• LISTED RECORDS
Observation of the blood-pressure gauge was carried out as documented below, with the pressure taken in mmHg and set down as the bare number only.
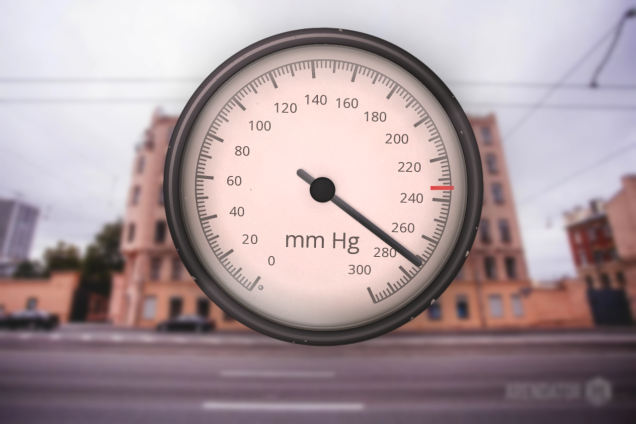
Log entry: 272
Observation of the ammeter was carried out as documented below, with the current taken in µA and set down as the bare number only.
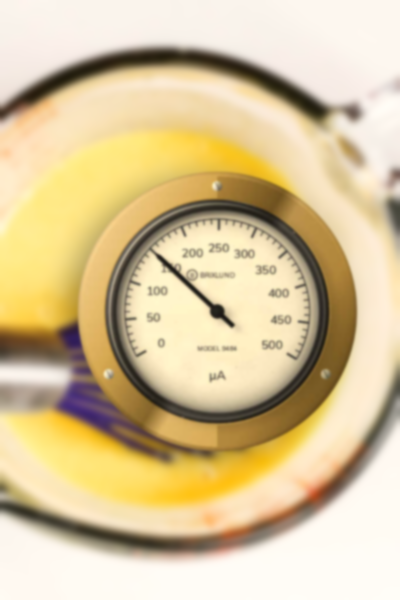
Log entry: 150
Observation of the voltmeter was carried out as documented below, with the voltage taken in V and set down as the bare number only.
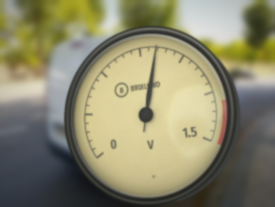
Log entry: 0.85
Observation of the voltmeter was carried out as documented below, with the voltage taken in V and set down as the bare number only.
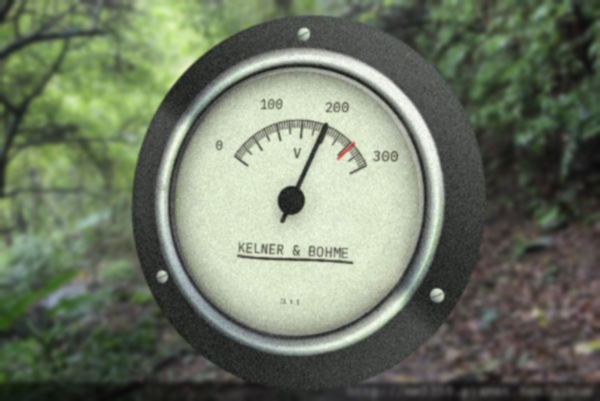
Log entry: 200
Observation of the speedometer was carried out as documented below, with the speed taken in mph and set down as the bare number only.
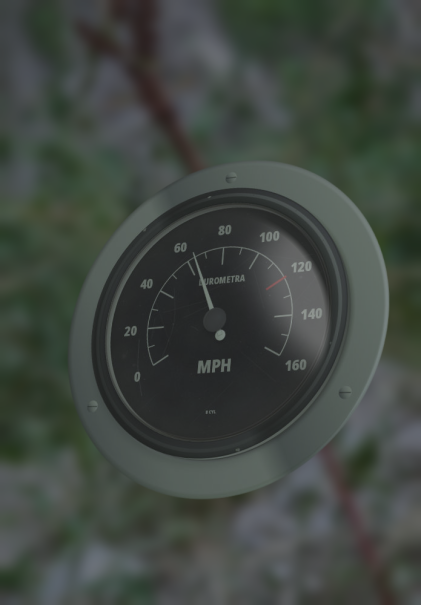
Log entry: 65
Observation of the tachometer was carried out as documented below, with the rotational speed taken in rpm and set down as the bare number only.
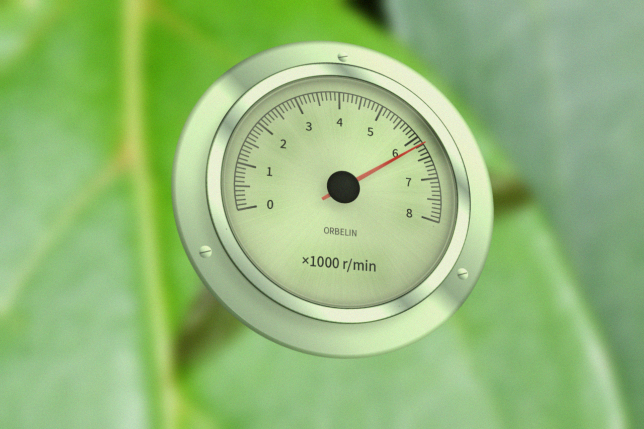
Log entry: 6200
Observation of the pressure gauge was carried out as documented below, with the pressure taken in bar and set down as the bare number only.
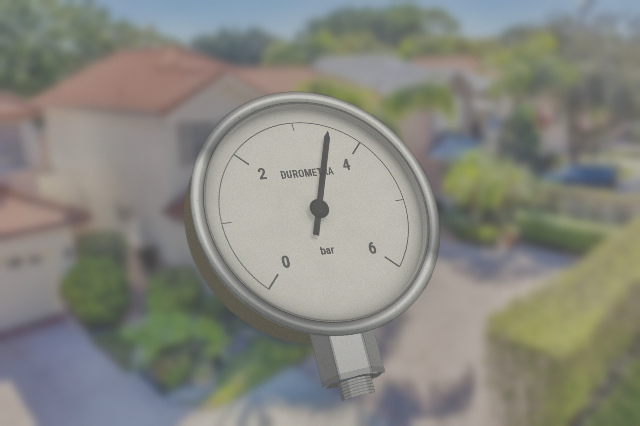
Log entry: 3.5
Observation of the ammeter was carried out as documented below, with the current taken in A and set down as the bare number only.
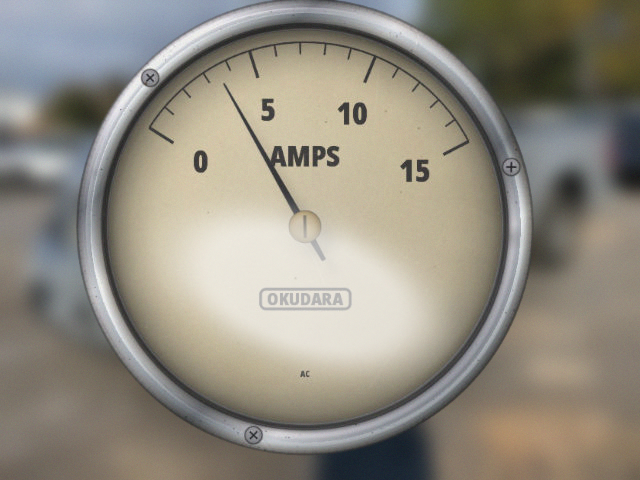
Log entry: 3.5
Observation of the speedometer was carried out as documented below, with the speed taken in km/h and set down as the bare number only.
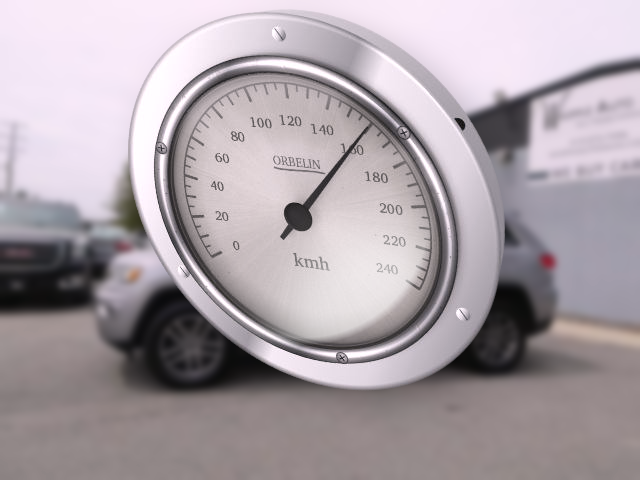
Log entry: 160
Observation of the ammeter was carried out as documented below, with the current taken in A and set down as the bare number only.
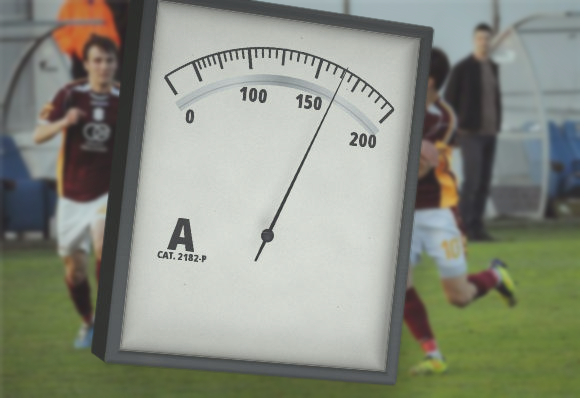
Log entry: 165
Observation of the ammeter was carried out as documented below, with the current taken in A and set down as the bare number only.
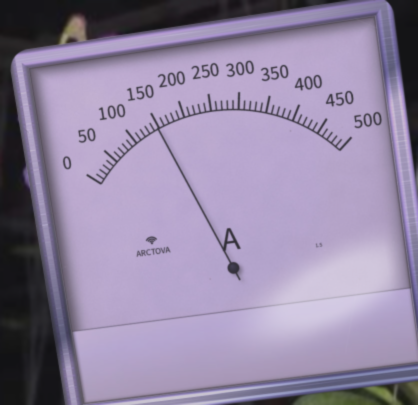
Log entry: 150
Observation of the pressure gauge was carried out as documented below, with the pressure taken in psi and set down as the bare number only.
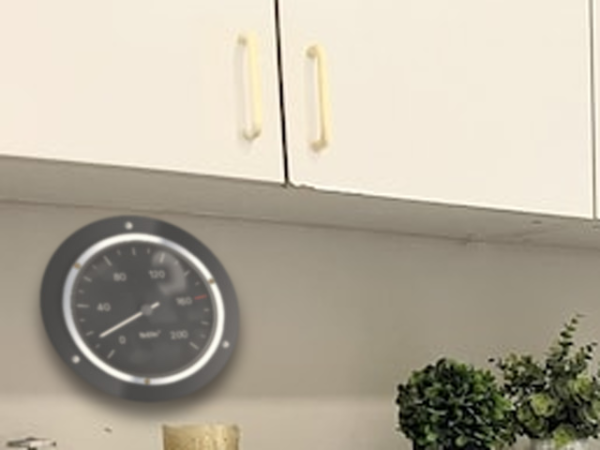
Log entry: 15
==
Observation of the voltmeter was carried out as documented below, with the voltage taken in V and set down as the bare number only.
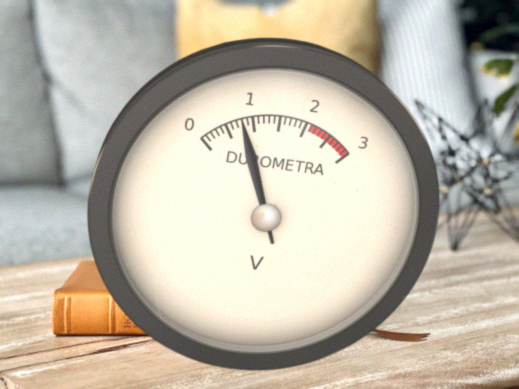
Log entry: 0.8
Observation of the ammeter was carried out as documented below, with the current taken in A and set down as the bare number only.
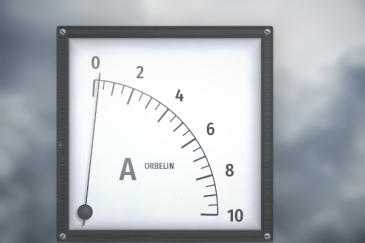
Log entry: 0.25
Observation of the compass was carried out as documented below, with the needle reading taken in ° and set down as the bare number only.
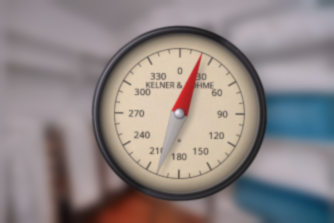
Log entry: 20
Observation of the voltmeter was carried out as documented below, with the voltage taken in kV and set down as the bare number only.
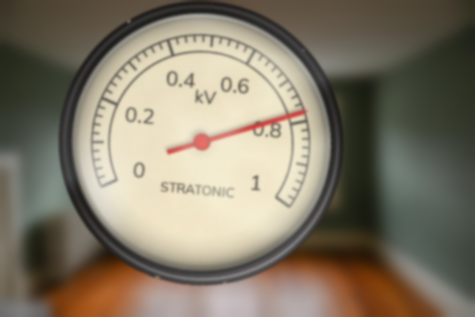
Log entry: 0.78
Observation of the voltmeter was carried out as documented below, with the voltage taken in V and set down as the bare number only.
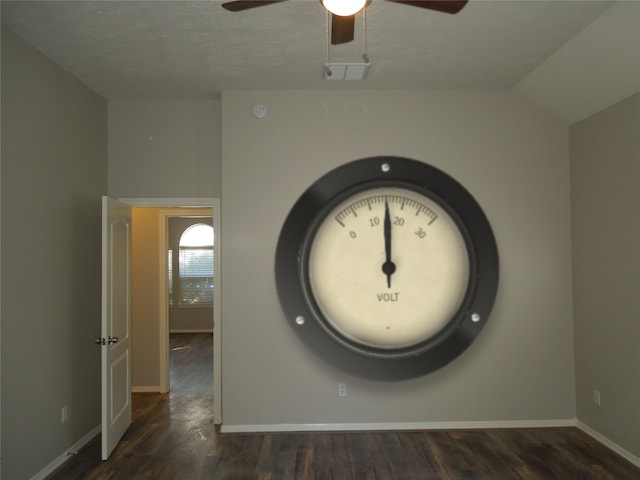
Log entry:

• WHAT THE TASK ASKS
Can you copy out word for word the lines of the listing from the one containing "taken in km/h" through the one containing "Log entry: 160", leaving the pictures out?

• SOLUTION TO THE EXERCISE
Observation of the speedometer was carried out as documented below, with the speed taken in km/h and set down as the bare number only.
Log entry: 160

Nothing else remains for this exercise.